A more complicated situation exists with the parry (whether by blade, distance, or evasion) and riposte. The attack ends with your parry or with the opponent clearly missing on the attack. The situation is actually neutral, and the first person moving gains the initiative. By convention, the assumption is that the fencer who parries retains priority (in the right of way weapons) or the advantage (in epee) if the riposte is immediate. Insert delay, and the opponent’s remise or redouble may score the hit. Thus any delay between the end of the preparation (the parry) and the initiation of the attack (the riposte) is dead time. Simply put, you are not moving forward, the opponent does, you lose.
So there is one major source of dead time – the mental process, whether that is the physiological process of response time (reaction time + movement time), the process of decision making or running the OODA loop, or the psychological impacts of uncertainty, inability to commit, etc. But there is another major time waster, non-progressive movement.
At any given time an opponent is a definable (long, medium, short, infighting) or measurable (in feet or meters, etc.) distance away. Hitting the opponent becomes a time (T)-speed(S)-distance (D) problem where the T to hit, if the S of the attack is constant, depends on D. Mathematically this becomes T = D/S.
So success in the attack is closely related to how far the blade travels to hit the target. Wide movement increases the travel distance, increasing the time required to hit, and lengthening the inbetween, allowing a higher probability of effective defense or counterattack. However, the impact is reduced by executing a progressive disengage, the disengage being executed at the same time as the forward movement of the attack.

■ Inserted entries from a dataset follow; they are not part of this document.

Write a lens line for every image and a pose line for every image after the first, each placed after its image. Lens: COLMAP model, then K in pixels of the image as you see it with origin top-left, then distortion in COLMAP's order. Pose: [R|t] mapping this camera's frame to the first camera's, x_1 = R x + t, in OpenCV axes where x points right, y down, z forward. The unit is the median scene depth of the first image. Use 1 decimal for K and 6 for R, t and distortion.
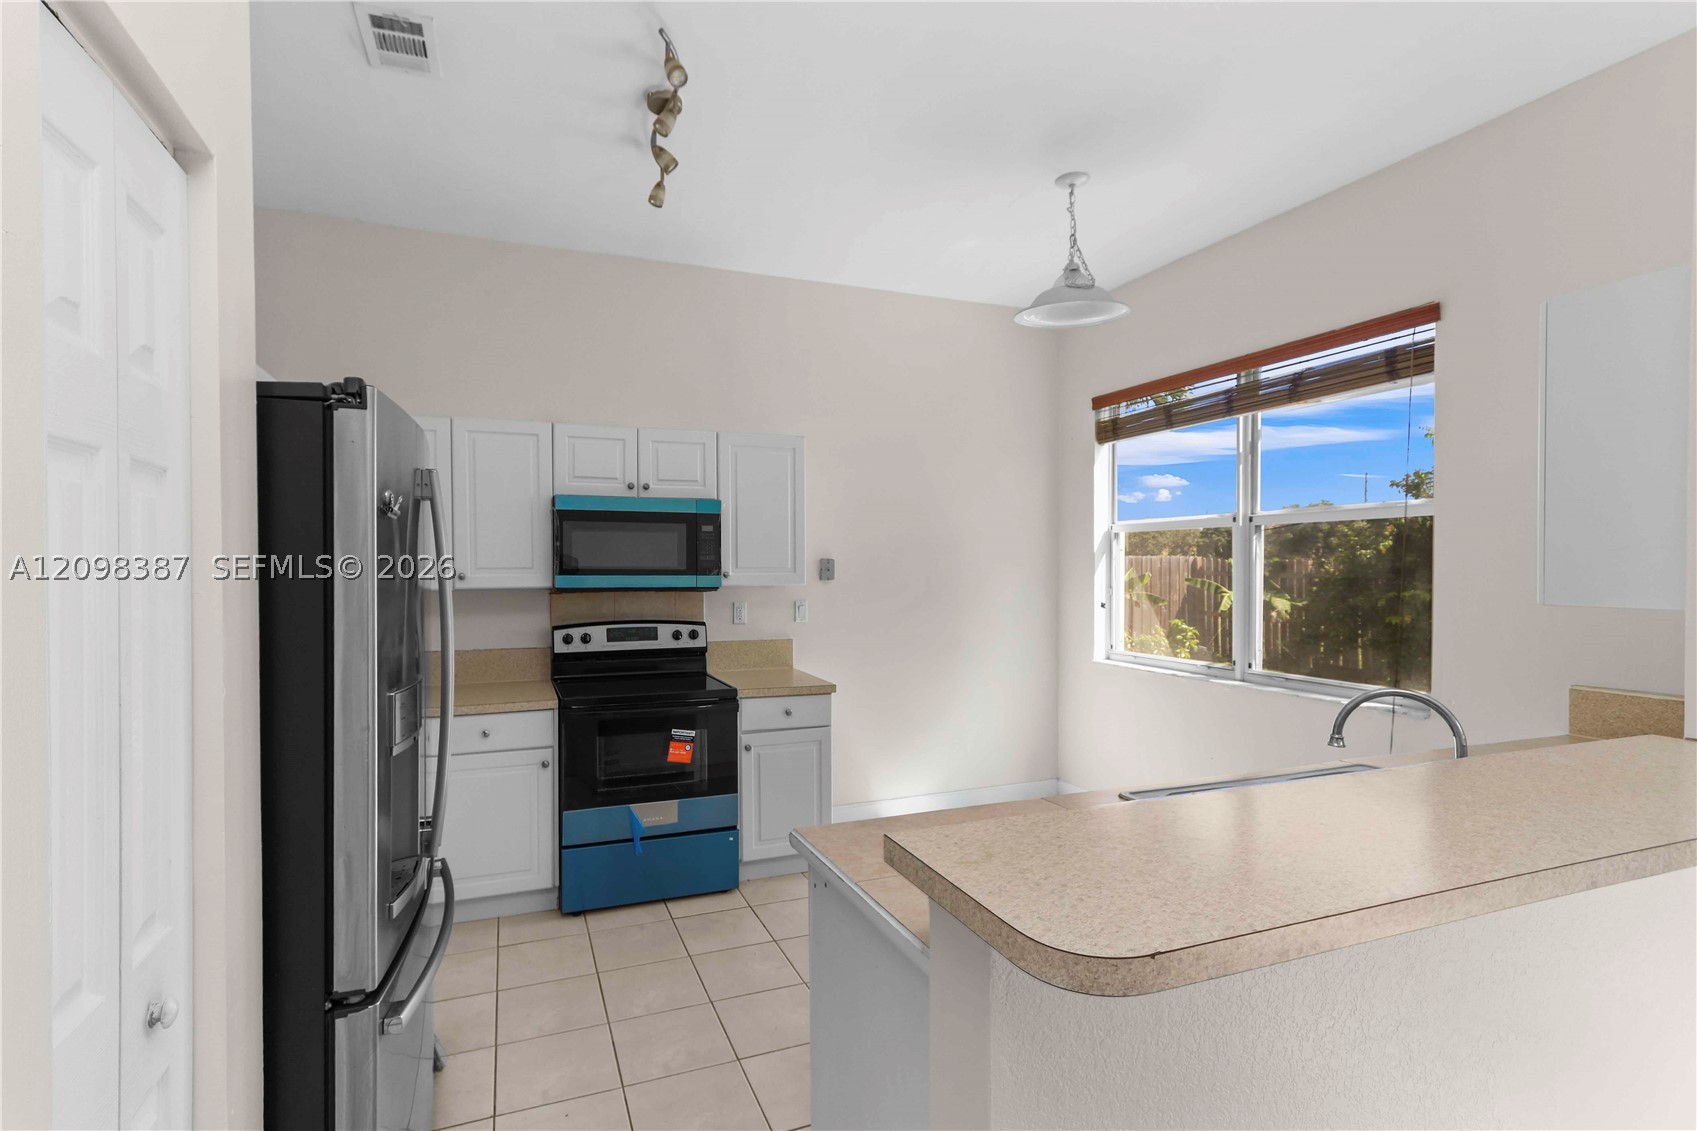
lens RADIAL K [[791.7, 0, 807.3], [0, 791.7, 578.0], [0, 0, 1]] dist [0.003340, 0.000412]
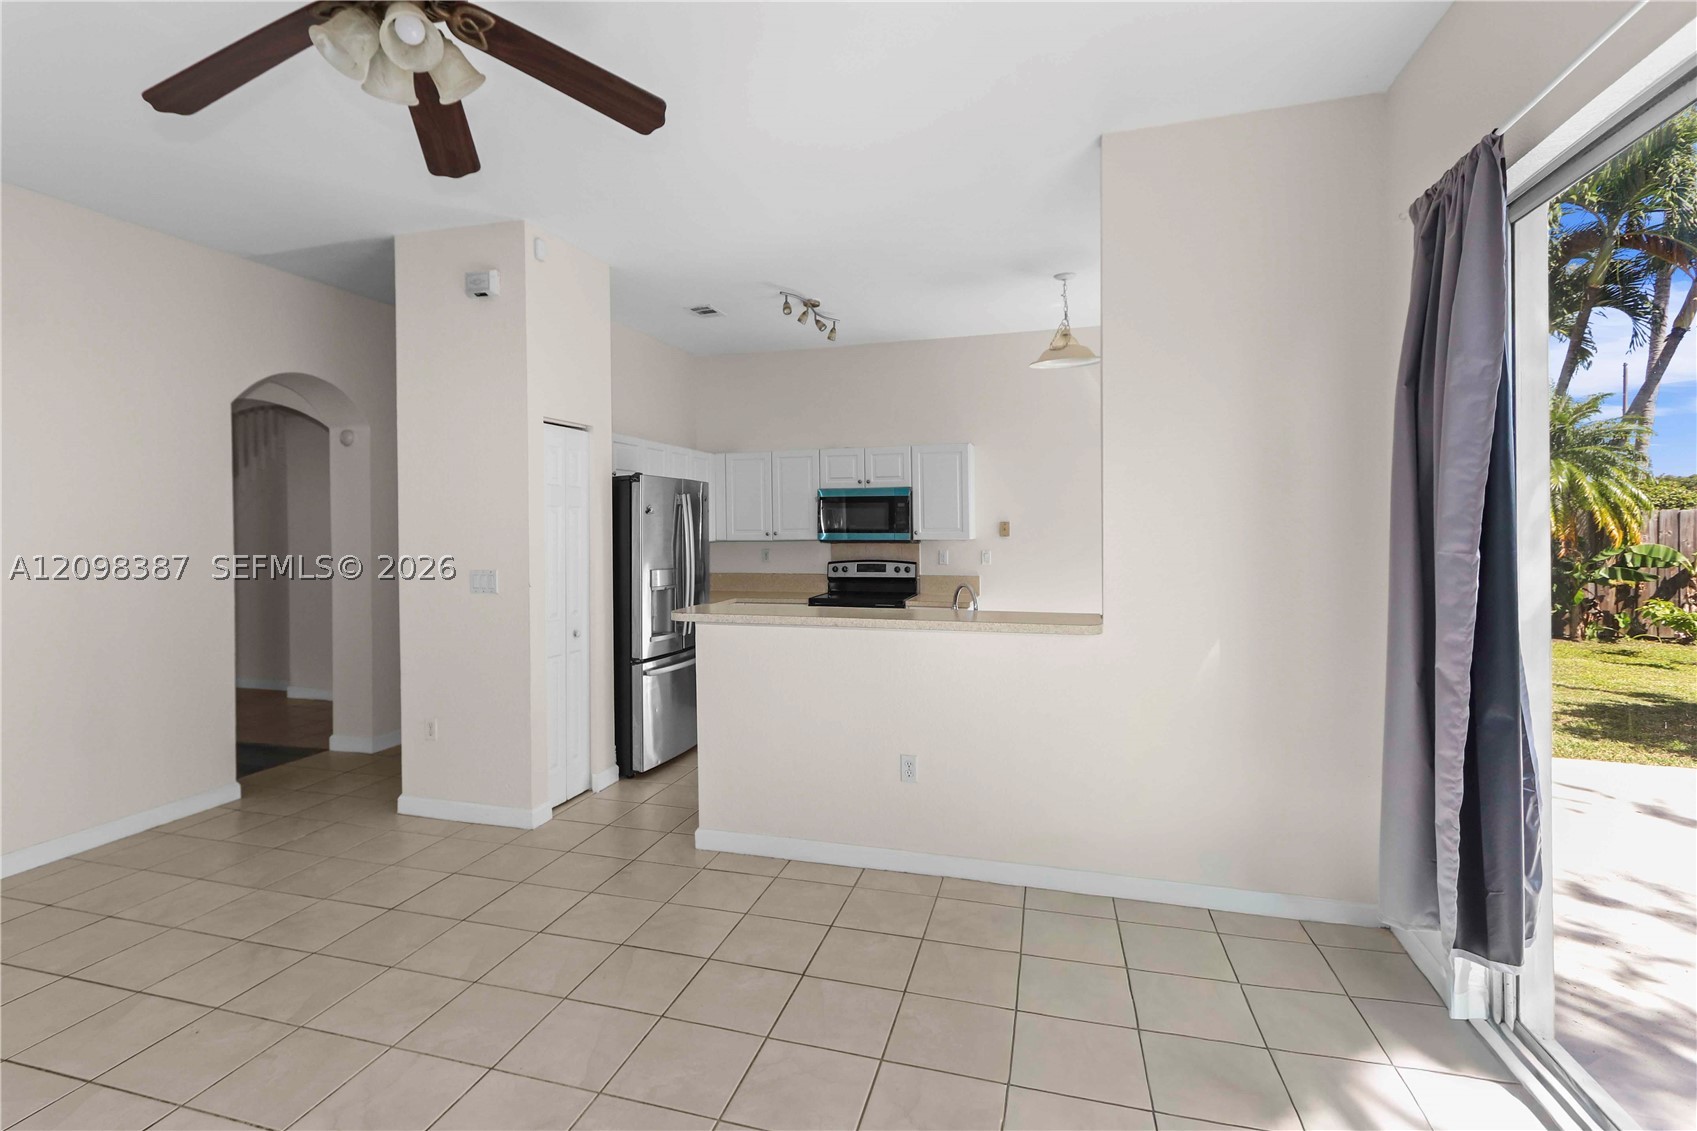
lens RADIAL K [[791.7, 0, 828.7], [0, 791.7, 528.3], [0, 0, 1]] dist [0.003340, 0.000412]
pose [[0.801105, -0.005129, -0.598502, 0.739284], [-0.002212, 0.999931, -0.011529, 0.006114], [0.598520, 0.010560, 0.801038, -0.421783]]
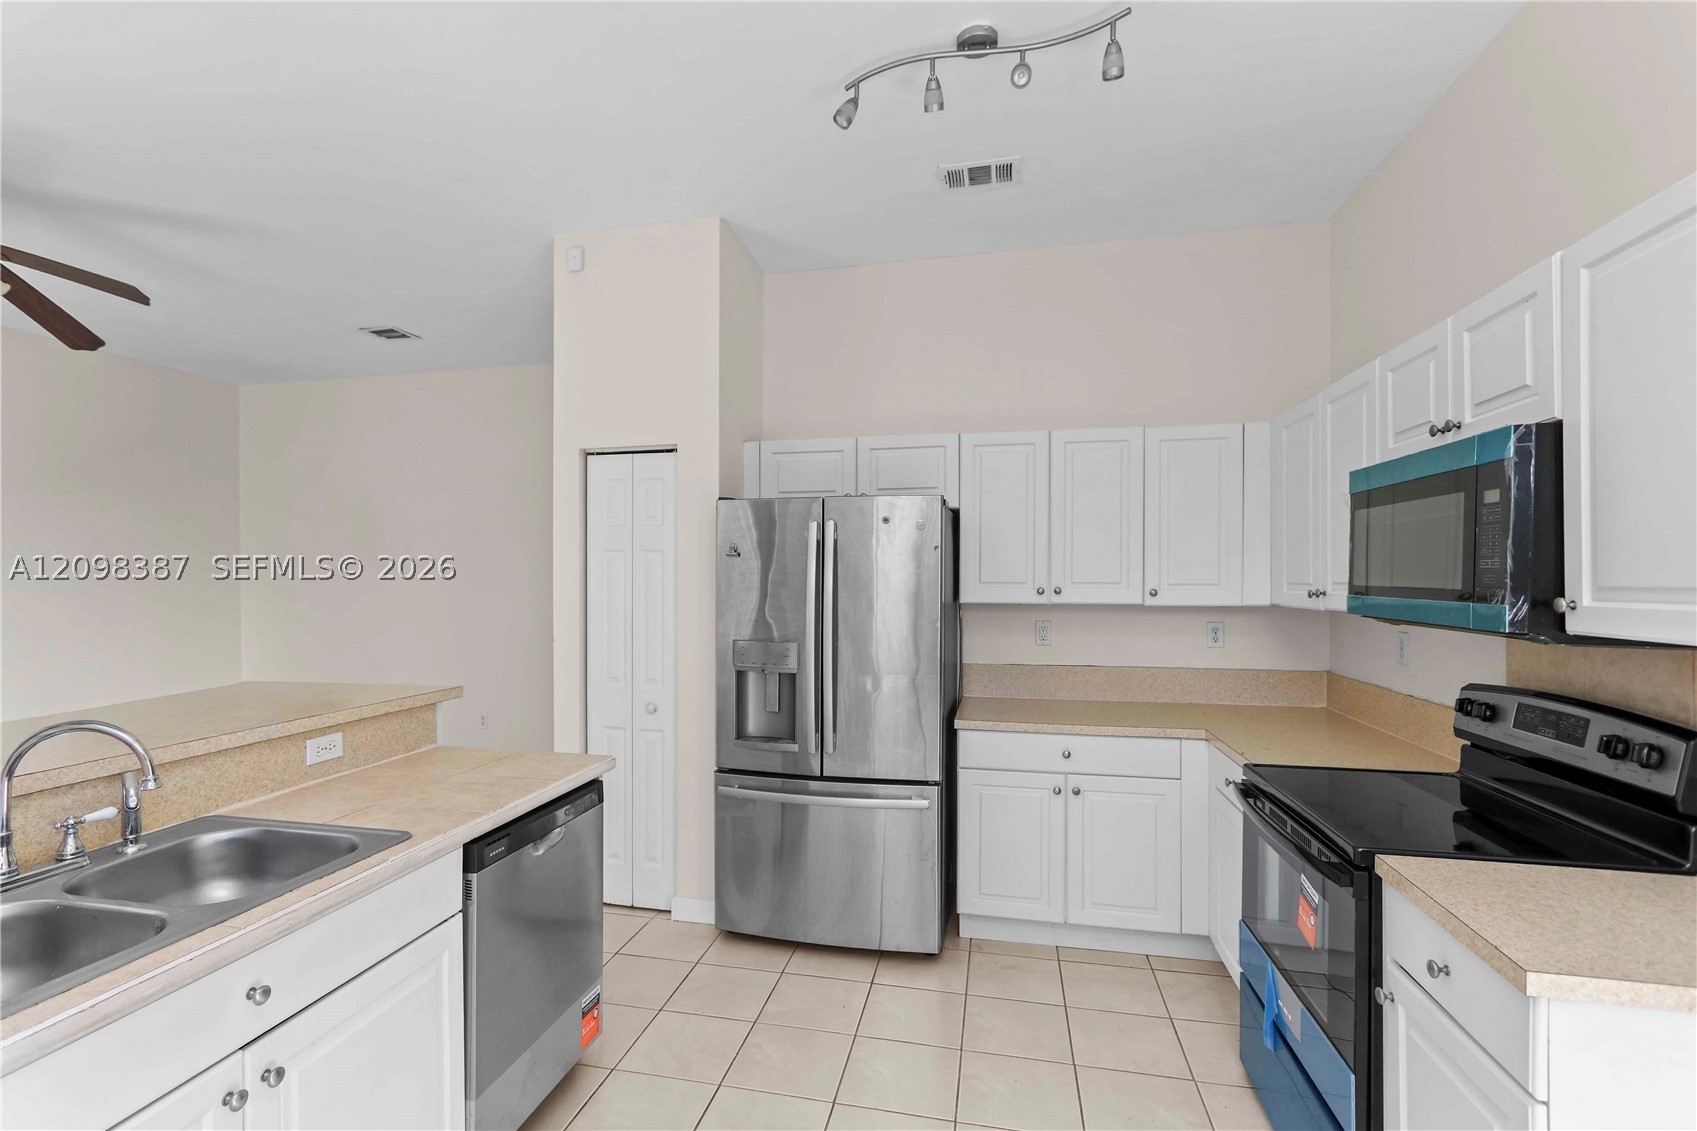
lens RADIAL K [[791.7, 0, 841.3], [0, 791.7, 572.0], [0, 0, 1]] dist [0.003340, 0.000412]
pose [[-0.539864, -0.002295, -0.841749, 0.423103], [-0.011494, 0.999923, 0.004646, -0.017289], [0.841674, 0.012183, -0.539849, 0.922917]]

In contrast, if the disengage is completed and then the blade extends, the time required to do the disengage is added to the time required to do the extension. The disengage contributes nothing to the forward movement of the attack, but it does contribute a larger amount of time to a more time consuming attack. This achieves two things, neither good:
(1) It introduces dead time into the attack as the time of the movement that is not toward the target.

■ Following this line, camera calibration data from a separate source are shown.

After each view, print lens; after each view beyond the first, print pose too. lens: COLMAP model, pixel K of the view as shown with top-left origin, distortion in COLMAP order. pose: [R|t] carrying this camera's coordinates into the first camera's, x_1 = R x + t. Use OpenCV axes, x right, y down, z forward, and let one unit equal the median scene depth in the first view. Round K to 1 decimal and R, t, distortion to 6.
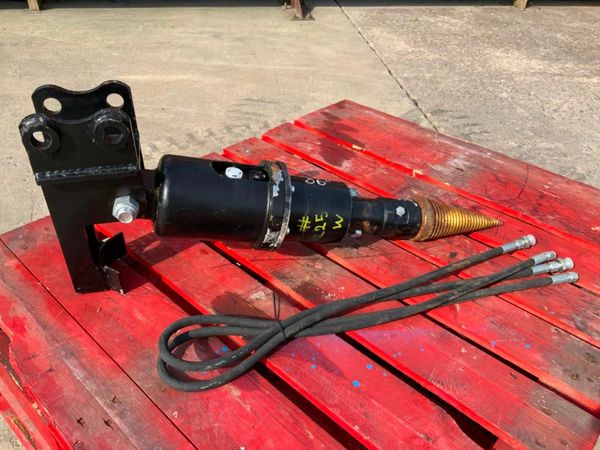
lens RADIAL K [[497.5, 0, 301.3], [0, 497.5, 224.8], [0, 0, 1]] dist [0.081014, -0.161701]
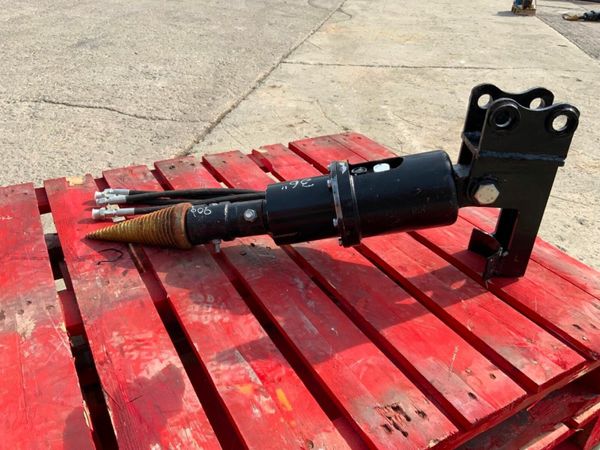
lens RADIAL K [[497.5, 0, 301.3], [0, 497.5, 224.8], [0, 0, 1]] dist [0.081014, -0.161701]
pose [[-0.951360, -0.212213, 0.223337, -0.224338], [0.113397, 0.432831, 0.894315, -0.974505], [-0.286452, 0.876141, -0.387714, 1.490886]]
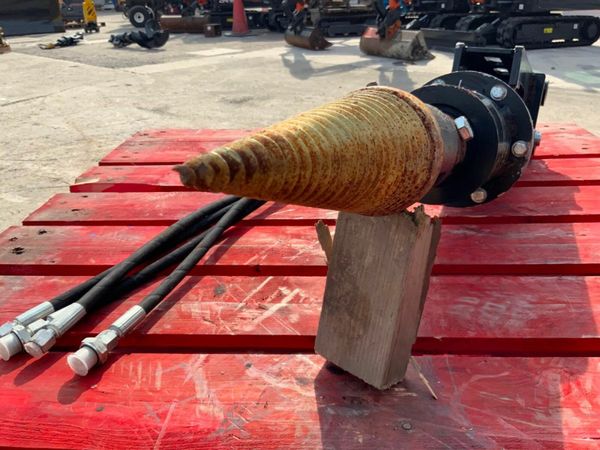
lens RADIAL K [[508.5, 0, 300.1], [0, 508.5, 206.1], [0, 0, 1]] dist [0.082887, -0.179951]
pose [[-0.771549, 0.245545, -0.586873, 0.611922], [-0.357468, 0.595766, 0.719221, -0.497118], [0.526240, 0.764703, -0.371888, 1.326624]]
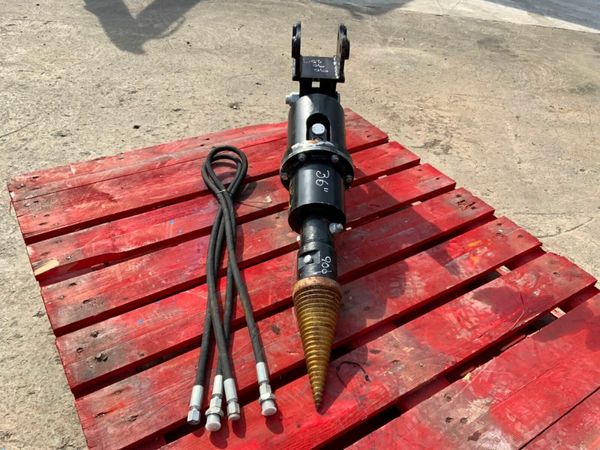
lens RADIAL K [[508.5, 0, 300.1], [0, 508.5, 206.1], [0, 0, 1]] dist [0.082887, -0.179951]
pose [[-0.249765, 0.537299, -0.805560, 1.030592], [-0.619748, 0.550506, 0.559335, -0.686861], [0.743996, 0.638946, 0.195493, 0.786335]]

(2) This dead time lengthens the inbetween time, increasing the likelihood that the opponent will find an answer.
The same thing occurs on the defense. If the parry is made, but either the blade remains at the same place on the opponent’s blade for some period of time before the riposte is initiated, then you have dead time.
A final example. If after a parry or a beat the fencer detaches from the blade and moves back toward their original hand position before extending, the lateral movement is dead time.

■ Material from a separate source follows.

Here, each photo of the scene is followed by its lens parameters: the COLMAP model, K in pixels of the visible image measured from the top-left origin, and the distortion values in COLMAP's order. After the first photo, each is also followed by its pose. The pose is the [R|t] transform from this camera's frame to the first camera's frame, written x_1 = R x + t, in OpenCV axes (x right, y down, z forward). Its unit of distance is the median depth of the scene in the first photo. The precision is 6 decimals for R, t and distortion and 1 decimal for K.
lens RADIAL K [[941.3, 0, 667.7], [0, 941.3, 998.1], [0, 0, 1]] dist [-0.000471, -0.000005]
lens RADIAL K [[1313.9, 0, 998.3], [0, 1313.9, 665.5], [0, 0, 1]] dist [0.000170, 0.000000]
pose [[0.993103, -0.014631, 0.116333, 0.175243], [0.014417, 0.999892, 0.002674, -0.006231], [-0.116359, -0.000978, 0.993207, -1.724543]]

So how do we prevent these impacts of time? There are at least four approaches to the problem:
(1) deliberate practice to eliminate any wasted time in any action. Bad technique wastes time. Sometimes dead time is just wasted time, but sometimes it also significantly increases vulnerability to counterattack, attack on preparation, or renewal of the attack.
(2) decrease response time by a combination of practice, bouting, and training in recognition and reaction to opponent actions to gain automaticity.
(3) eliminate the mental bars to quick action by incorporating bout planning, planning during the period between halt and fence, and standard drills for specific tactical situations.
(4) be prepared for opponent actions in the inbetween.
Work on reducing your inbetween, eliminating dead time, and executing clean, progressive actions that make forward progress continually while maintaining the threat will pay real dividends.